Task: Only the lines from the start of the data through the line containing "High 20:33 |" should be written out, exactly as they are, with both ends included and the pictures left out.

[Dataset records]
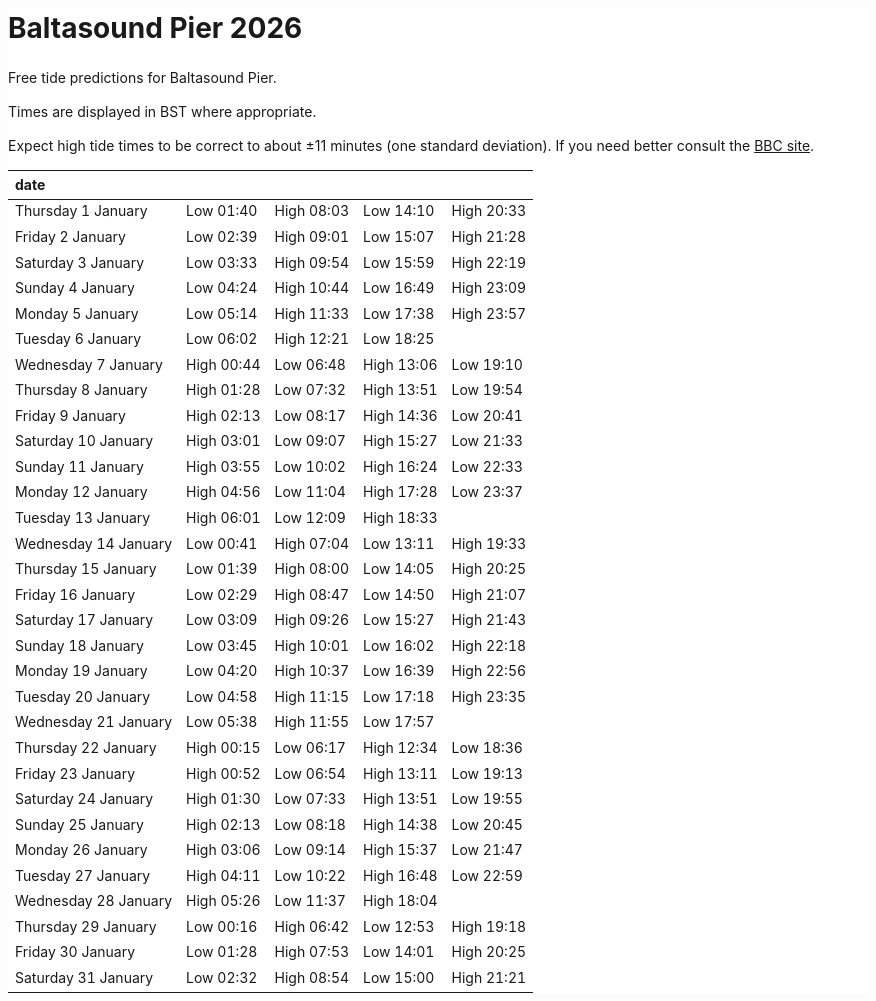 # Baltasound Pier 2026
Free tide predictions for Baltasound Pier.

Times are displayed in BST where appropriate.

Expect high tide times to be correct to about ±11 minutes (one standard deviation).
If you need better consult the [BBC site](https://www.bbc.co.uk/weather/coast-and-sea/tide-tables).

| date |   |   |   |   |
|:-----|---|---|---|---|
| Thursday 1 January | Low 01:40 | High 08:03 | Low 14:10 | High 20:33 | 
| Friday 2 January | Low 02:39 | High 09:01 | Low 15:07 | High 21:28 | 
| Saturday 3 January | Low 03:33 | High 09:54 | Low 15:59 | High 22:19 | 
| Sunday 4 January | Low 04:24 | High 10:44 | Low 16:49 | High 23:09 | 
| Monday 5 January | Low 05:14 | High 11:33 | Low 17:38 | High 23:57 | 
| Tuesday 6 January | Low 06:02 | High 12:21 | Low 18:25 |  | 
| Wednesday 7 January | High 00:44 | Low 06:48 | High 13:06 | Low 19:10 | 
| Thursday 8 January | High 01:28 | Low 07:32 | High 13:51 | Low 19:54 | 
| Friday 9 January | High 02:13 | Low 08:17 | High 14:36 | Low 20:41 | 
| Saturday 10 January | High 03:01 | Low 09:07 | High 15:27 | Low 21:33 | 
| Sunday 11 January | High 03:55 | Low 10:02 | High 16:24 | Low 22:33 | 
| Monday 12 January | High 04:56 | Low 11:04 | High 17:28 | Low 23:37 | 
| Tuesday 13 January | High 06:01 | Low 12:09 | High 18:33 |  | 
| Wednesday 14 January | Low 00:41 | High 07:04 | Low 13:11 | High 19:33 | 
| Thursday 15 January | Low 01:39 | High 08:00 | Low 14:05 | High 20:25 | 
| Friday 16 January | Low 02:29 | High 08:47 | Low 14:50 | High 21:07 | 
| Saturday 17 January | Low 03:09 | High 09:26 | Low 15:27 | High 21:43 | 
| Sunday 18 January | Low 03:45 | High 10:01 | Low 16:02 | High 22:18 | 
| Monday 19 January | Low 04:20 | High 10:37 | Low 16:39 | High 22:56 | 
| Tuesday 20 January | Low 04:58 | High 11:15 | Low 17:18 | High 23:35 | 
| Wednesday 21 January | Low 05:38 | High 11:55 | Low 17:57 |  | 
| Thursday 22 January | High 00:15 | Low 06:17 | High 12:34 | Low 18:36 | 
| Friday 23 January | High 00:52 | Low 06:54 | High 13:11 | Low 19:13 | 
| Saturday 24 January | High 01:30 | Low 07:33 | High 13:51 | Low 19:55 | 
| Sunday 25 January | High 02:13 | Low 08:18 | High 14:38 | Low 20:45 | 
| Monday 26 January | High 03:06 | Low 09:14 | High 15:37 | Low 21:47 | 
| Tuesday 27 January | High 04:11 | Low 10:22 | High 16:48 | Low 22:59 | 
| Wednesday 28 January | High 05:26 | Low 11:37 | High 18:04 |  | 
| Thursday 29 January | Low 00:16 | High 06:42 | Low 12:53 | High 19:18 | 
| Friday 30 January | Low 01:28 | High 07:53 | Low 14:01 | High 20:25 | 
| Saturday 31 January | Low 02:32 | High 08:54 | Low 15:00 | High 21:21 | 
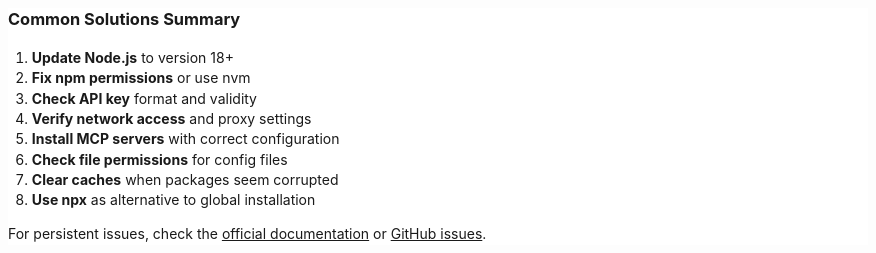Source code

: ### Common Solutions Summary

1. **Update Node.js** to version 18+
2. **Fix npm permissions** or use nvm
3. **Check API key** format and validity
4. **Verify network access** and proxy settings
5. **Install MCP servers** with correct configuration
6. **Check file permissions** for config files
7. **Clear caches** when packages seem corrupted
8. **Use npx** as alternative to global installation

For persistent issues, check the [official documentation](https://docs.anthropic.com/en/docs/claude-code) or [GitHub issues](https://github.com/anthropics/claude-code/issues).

Expected output:
 # Baltasound Pier 2026
Free tide predictions for Baltasound Pier.

Times are displayed in BST where appropriate.

Expect high tide times to be correct to about ±11 minutes (one standard deviation).
If you need better consult the [BBC site](https://www.bbc.co.uk/weather/coast-and-sea/tide-tables).

| date |   |   |   |   |
|:-----|---|---|---|---|
| Thursday 1 January | Low 01:40 | High 08:03 | Low 14:10 | High 20:33 | 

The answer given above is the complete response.